In the present study, we differentiated hepatocyte-like cells (HLCs) from human adipose tissue-derived mesenchymal stem cells (AT-MSCs). The hepatic differentiation was confirmed by increases in hepatic proteins or genes, the cytochrome P450 (CYP) activities, albumin secretion, and glycogen storage. To determine the developmental toxic effect of arsanilic acid (Ars) and acetaminophen (AAP) on the hepatic development, the differentiating cells were treated with the test chemicals (below IC12.5) from day 4 to day 13. The enzymatic activities of lactate dehydrogenase (LDH), alanine aminotransferase (ALT), and aspartate aminotransferase (AST) did not significantly differ in response to Ars treatment.

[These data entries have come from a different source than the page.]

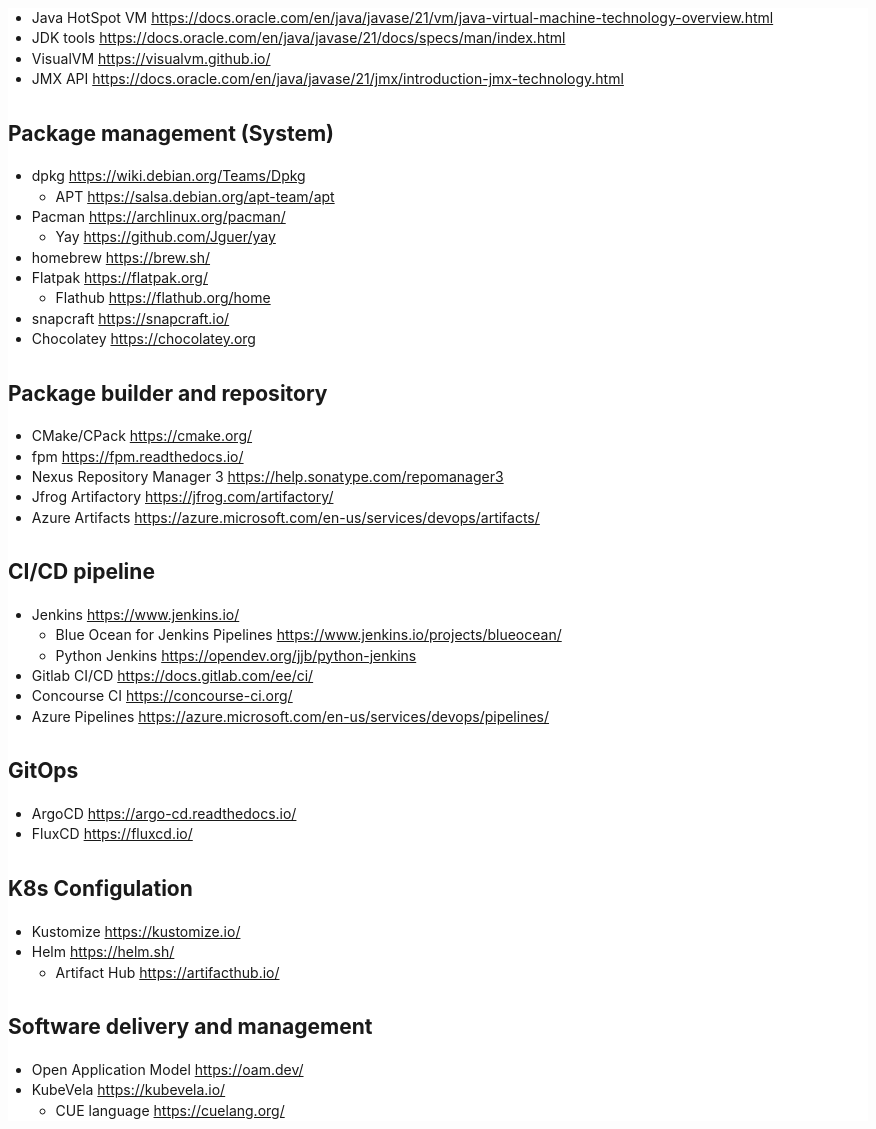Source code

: * Java HotSpot VM <https://docs.oracle.com/en/java/javase/21/vm/java-virtual-machine-technology-overview.html>
* JDK tools <https://docs.oracle.com/en/java/javase/21/docs/specs/man/index.html>
* VisualVM <https://visualvm.github.io/>
* JMX API <https://docs.oracle.com/en/java/javase/21/jmx/introduction-jmx-technology.html>

## Package management (System)

* dpkg <https://wiki.debian.org/Teams/Dpkg>
  * APT <https://salsa.debian.org/apt-team/apt>
* Pacman <https://archlinux.org/pacman/>
  * Yay <https://github.com/Jguer/yay>
* homebrew <https://brew.sh/>
* Flatpak <https://flatpak.org/>
  * Flathub <https://flathub.org/home>
* snapcraft <https://snapcraft.io/>
* Chocolatey <https://chocolatey.org>

## Package builder and repository

* CMake/CPack <https://cmake.org/>
* fpm <https://fpm.readthedocs.io/>
* Nexus Repository Manager 3 <https://help.sonatype.com/repomanager3>
* Jfrog Artifactory <https://jfrog.com/artifactory/>
* Azure Artifacts <https://azure.microsoft.com/en-us/services/devops/artifacts/>

## CI/CD pipeline

* Jenkins <https://www.jenkins.io/>
  * Blue Ocean for Jenkins Pipelines <https://www.jenkins.io/projects/blueocean/>
  * Python Jenkins <https://opendev.org/jjb/python-jenkins>
* Gitlab CI/CD <https://docs.gitlab.com/ee/ci/>
* Concourse CI <https://concourse-ci.org/>
* Azure Pipelines <https://azure.microsoft.com/en-us/services/devops/pipelines/>

## GitOps

* ArgoCD <https://argo-cd.readthedocs.io/>
* FluxCD <https://fluxcd.io/>

## K8s Configulation

* Kustomize <https://kustomize.io/>
* Helm <https://helm.sh/>
  * Artifact Hub <https://artifacthub.io/>

## Software delivery and management

* Open Application Model <https://oam.dev/>
* KubeVela <https://kubevela.io/>
  * CUE language <https://cuelang.org/>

AAP treatment increased the activities of all enzymes in a dose-dependent manner, significantly at concentrations of 2.5 and 5 mM of AAP. On the expressions of hepatic genes for Ars, the expressions were significantly inhibited by more than 0.5 mM for Albumin (ALB), but only 2.5 mM for α-feto protein (AFP). In the AAP-treated group, the expressions of ALB and AFP were significantly decreased at the concentrations exceeding 0.625 mM. The activities of CYP3A4 were not changed by both treatments. The activities of CYP1A2 were increased by AAP, whereas it was decreased by Ars treatment. In conclusion, AAP could cause serious adverse effects during the hepatic development as compared to Ars.